On September 26, 1991, a crew of four men and four women entered Biosphere II, a hermetically sealed environment constructed by scientists as a functioning model of the biosphere (the life-sustaining envelope that surrounds the earth). Biosphere II—which has since been converted into a resort and conference center—enclosed an area of 3.15 acres and included a desert, a marsh, a savanna, a rain forest and a million-gallon ocean. It was home to more than 3,000 species, mostly plants and insects but also fish, reptiles, birds and mammals. It was sealed off from the earth by a 500-ton stainless steel liner and from the atmosphere by 6,000 glass panels. Construction costs exceeded $150 million.

The eight "biospherians" spent two years sealed within the structure, deriving their food, water and oxygen from their enclosed eco-system. They emerged on September 26, 1993. The experiment yielded two marriages and reams of scientific data which, we presume, has aided our understanding of how our own macro-biosphere works.

Had the scientists running the project been more biblically inclined, they might have labeled their structure "Teivah II." The Teivah (Hebrew for "box") was a three-story, 125,000 sq. foot ark, built of timber and "sealed within and without with pitch," which Noah constructed by command of G‑d. We don't know how much the Teivah cost to built, but our sages tell us that Noah labored 120 years on its construction. On the 17th of Cheshvan of the year 1656 from creation (2105 BCE), four men and four women (already married) entered the Teivah. They brought with them a male and female member of each species of mammal and bird, seeds and cuttings of various plant species, and a year's supply of food and feed. The purpose was not to study life on earth but to preserve it from the Flood brought on by a corrupt world.

For many months, the Teivah floated on the water that engulfed the earth; when the Flood began to subside, it came to rest on the summit of Mount Ararat. On Cheshvan 27, 1657, after 365 days within their boxed biosphere, the eight Teivians and their animal and plant companions emerged from the ark to build a new, better world upon the foundations of the old.

Noah was faced with an extreme situation—the impending destruction of all living things—and took extreme action, building a huge box that would hold and preserve samplings of the entire spectrum of life on earth. On a lesser but no less meaningful scale, we do the same every day of our lives.

We, too, are faced with "floods" that threaten to destroy all that is vital and alive in our personal universe. And we, too, respond by constructing "boxes" to hold and preserve precious specimens of our internal world.

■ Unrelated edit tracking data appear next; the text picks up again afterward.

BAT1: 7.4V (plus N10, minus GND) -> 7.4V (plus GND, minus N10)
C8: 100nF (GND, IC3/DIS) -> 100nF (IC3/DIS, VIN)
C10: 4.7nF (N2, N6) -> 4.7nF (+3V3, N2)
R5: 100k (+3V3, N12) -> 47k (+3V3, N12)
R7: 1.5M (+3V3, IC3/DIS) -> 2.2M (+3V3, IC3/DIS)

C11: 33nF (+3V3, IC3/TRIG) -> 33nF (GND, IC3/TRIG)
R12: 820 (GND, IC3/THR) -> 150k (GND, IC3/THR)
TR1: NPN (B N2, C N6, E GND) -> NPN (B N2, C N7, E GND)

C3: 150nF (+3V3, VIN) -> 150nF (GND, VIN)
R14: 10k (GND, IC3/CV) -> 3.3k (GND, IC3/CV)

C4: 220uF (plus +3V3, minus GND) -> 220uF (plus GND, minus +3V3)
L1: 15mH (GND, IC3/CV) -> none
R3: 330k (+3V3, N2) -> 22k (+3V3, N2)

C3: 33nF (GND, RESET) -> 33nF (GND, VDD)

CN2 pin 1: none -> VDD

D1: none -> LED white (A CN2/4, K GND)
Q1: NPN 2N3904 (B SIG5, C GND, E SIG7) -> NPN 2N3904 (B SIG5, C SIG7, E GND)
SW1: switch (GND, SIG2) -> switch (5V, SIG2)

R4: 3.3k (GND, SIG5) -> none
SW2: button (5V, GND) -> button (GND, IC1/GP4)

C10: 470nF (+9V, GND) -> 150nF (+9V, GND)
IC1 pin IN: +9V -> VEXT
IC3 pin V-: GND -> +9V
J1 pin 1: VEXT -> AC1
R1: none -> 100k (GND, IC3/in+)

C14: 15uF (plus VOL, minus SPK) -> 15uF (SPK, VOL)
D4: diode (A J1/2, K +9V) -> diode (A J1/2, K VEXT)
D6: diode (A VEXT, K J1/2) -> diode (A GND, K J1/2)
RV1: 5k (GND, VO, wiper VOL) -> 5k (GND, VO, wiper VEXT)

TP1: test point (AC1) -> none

Daily we are swamped by the cares and demands of material life. If we're not slaving at our jobs or worrying over our bills, there's always an electronic gadget to repair, the cleaning to take in or the garbage to take out. A torrent of materiality floods the life of modern man, filling our hours and minutes, consuming our talents, subverting our emotions, and all but drowning the spark of spirituality in our lives.

So we build boxes. A box of time dedicated for prayer each morning; a percentage of our earnings dedicated to charity; a modicum of energy reserved for some volunteer work in the community. We seal these boxes, jealously preserving these pinpoints of higher purpose in our lives from the floodwaters that seek to engulf them and claim them for themselves.

At times, the effort seems almost futile. Of a mind consumed by one's business, only a small amount of brain power is diverted by a few daily minutes of Torah. Of a heart agitated by financial worries, only a small corner is reserved for pure feelings towards a loved one. And how much remains for charity after the bills are paid? At best, only miniscule "samplings" of our resources are dedicated to a higher purpose.

Therein lies the eternal lesson of Noah's ark. Noah couldn't save the whole world—he had neither the capacity nor the mandate to build a haven of such proportions. So he constructed a sanctum for a sampling of the various life forms in Creation. These, however, were more than token representations: for twelve months, all of humanity was concentrated within the eight human beings inside the Teivah; every species of animal and plant resided in the individual representatives brought within its walls. And when the sealed box was opened, its occupants became the seeds of a new, revitalized world.

The Divine command "Come into the ark!" was followed, twelve months later, by the Divine command, "Go out of the ark!" Such is our challenge: to nurture seeds of spirituality in the midst of a material world, and then unleash them to work their influence in every area of our lives.